Farley issued a statement supporting the proposal, which aims to prevent employers from using H-1B visas to fill jobs at below-market pay by making wages reflect market conditions more closely across visa programs.
The proposal appears in a Federal Register notice dated March 27, 2026. It focuses on improving wage protections for the temporary employment of foreign nationals and forms part of a broader push to tighten standards tied to H-1B wages.
Farley framed the position as part of North Carolina’s approach to wage protections. In the statement, the commissioner said the state “believes in” fair compensation standards across visa programs.
Current H-1B rules require employers to pay workers the higher of two figures: the prevailing wage or the actual wage paid to similarly situated U.S. workers in the same position. The new proposal seeks to narrow gaps that critics say can let employers meet the letter of the law while still paying less than a true market rate.
That structure sits at the center of long-running debates over H-1B wages.

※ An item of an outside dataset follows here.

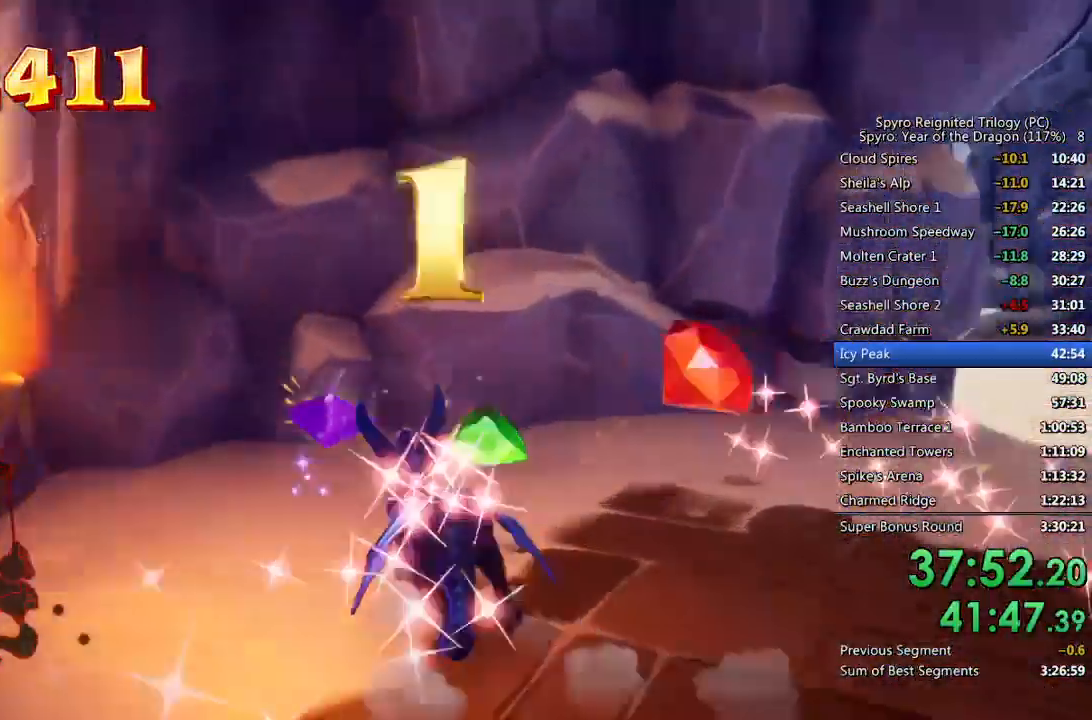
{"buttons": ["SQUARE"], "left_stick": "up-right", "right_stick": "right", "events": [[100, "left_stick", "right"], [117, "SQUARE", "up"], [117, "right_stick", "right"], [500, "SQUARE", "down"], [500, "left_stick", "up-right"]]}
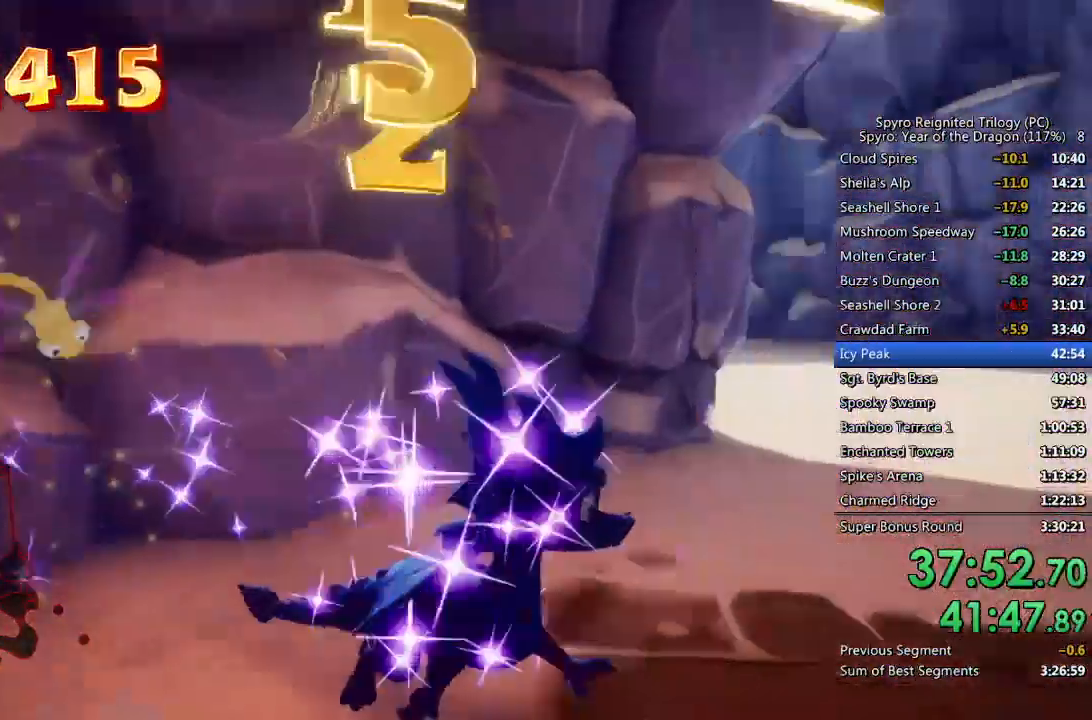
{"buttons": ["SQUARE"], "left_stick": "up-left", "right_stick": "center", "events": [[17, "right_stick", "center"], [167, "left_stick", "up-left"]]}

The visa program allows employers to hire foreign workers temporarily, but the wage requirement is meant to stop companies from undercutting pay for U.S. workers in the same jobs.

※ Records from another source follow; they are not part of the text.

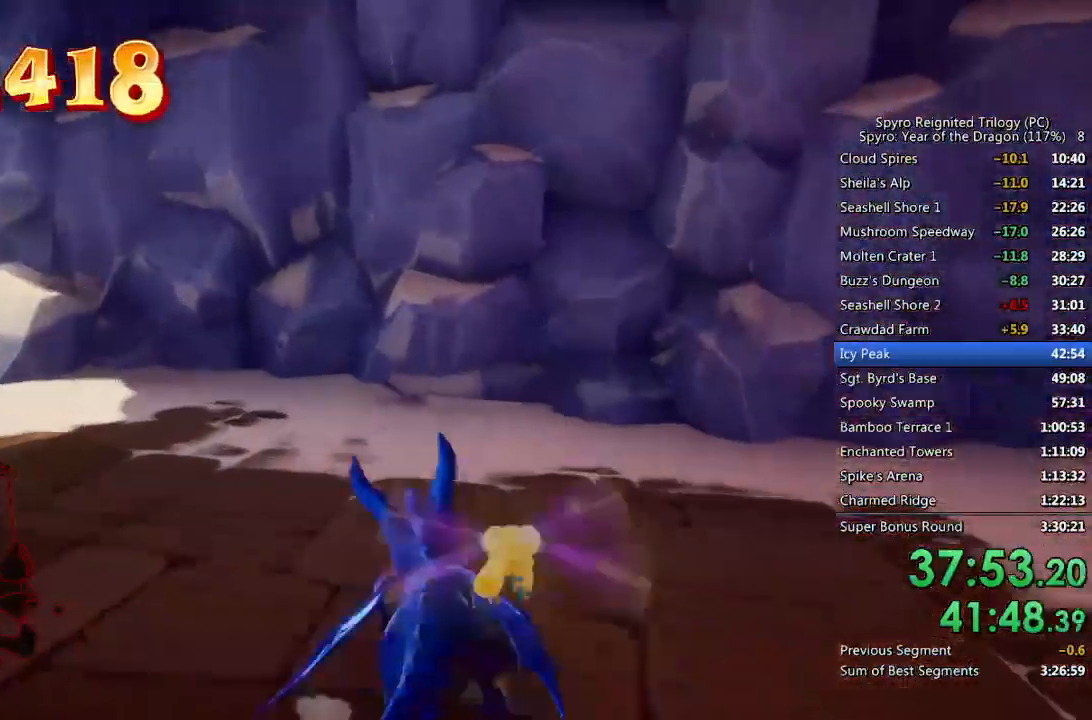
{"buttons": ["SQUARE"], "left_stick": "left", "right_stick": "center", "events": [[183, "SQUARE", "up"], [183, "left_stick", "left"], [267, "SQUARE", "down"]]}
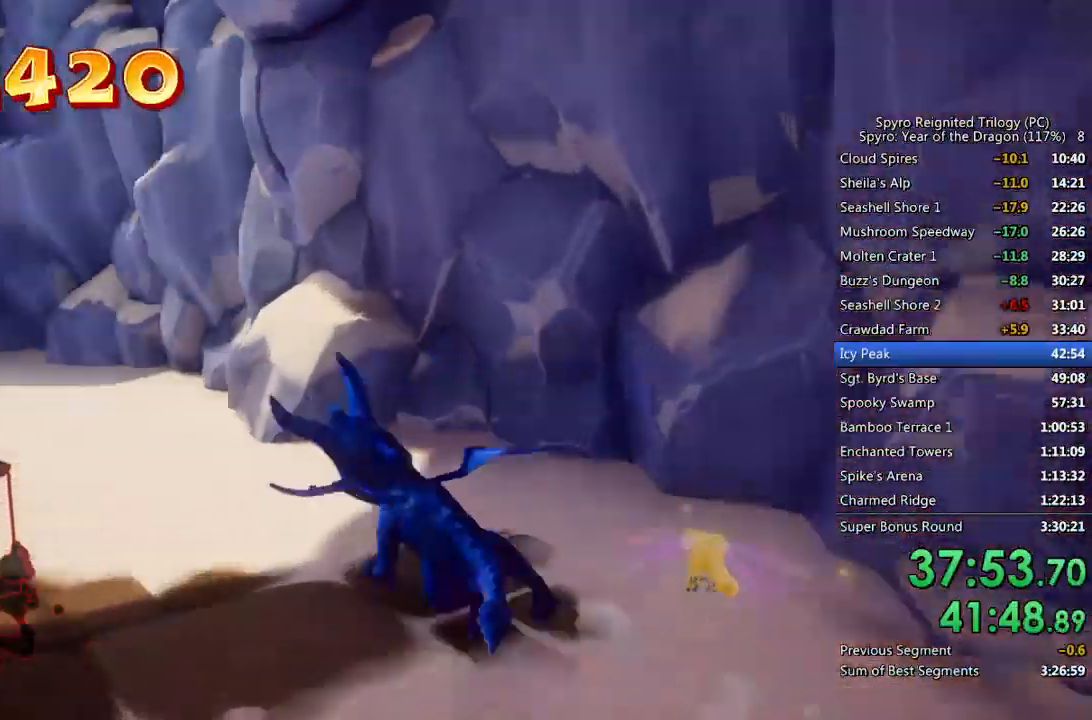
{"buttons": ["SQUARE"], "left_stick": "center", "right_stick": "center", "events": [[417, "left_stick", "center"]]}
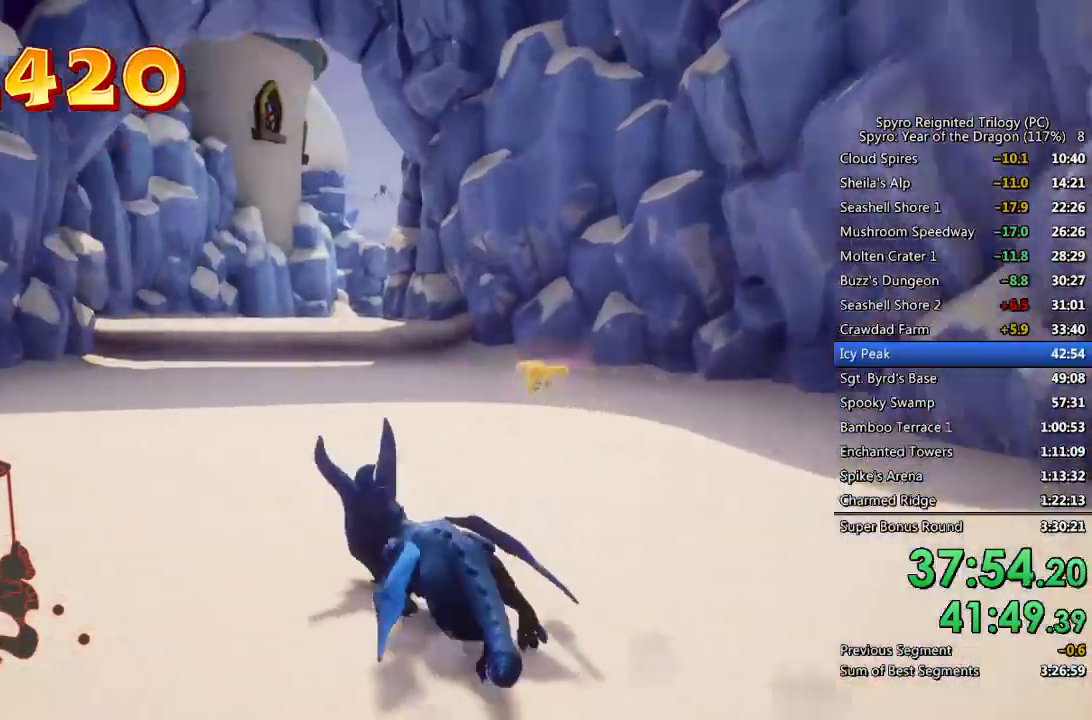
{"buttons": ["SQUARE"], "left_stick": "up-right", "right_stick": "center", "events": [[333, "left_stick", "up-right"]]}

The March 27, 2026 notice does not stand alone. It fits within a wider regulatory effort to strengthen how the government measures and enforces wage protections in temporary visa programs.
North Carolina’s endorsement adds a state voice to that federal process. Support from the North Carolina Labor Commissioner signals that the proposal has backing from a state official whose office centers labor standards and worker pay.
Farley’s support also places wage enforcement, rather than visa volume, at the center of the state’s message. The statement did not present the issue as a dispute over whether employers should use the H-1B program, but over how much employers should pay when they do.
Employers in North Carolina that rely on H-1B workers could face tighter pay expectations if the rule takes effect. Any shift in how prevailing wages are calculated or applied would shape hiring costs, compensation planning and compliance reviews for businesses using the visa category.
Workers would feel the change differently. A stricter wage floor would aim to ensure that foreign nationals hired for temporary jobs receive pay that tracks market conditions more closely, while preserving the existing requirement that employers compare that wage with what similarly situated U.S. workers already earn.
The rule’s stated purpose is to close loopholes. Federal officials want to limit cases in which H-1B sponsorship could serve as a path to staffing jobs below the wage levels expected in the local market.
That objective carries weight in a state with a broad mix of employers, from technology and research to health care and other industries that have used the H-1B program. Any federal revision to wage standards would not change the basic role of the visa, but it would change the pay framework employers must satisfy.
North Carolina’s position also reinforces a point often lost in fights over employment visas: wage policy does not stop at the federal line. State labor officials do not write H-1B rules, but their public support can shape how businesses, workers and advocates read the direction of enforcement and compliance.
Farley’s backing came in the form of support for stronger prevailing wage standards, not a separate state proposal. The action leaves the federal government in charge of deciding whether the rule moves forward in final form.
Businesses and workers tracking the proposal now face a waiting period centered on federal updates. The next signals will come through the Federal Register and any later guidance issued by North Carolina labor officials or federal agencies overseeing employment-based visa compliance.
Until then, the proposal stands as a clear marker of where the debate sits in 2026: not over whether wage rules exist for H-1B hiring, but over whether those rules measure the market closely enough to prevent employers from paying below it.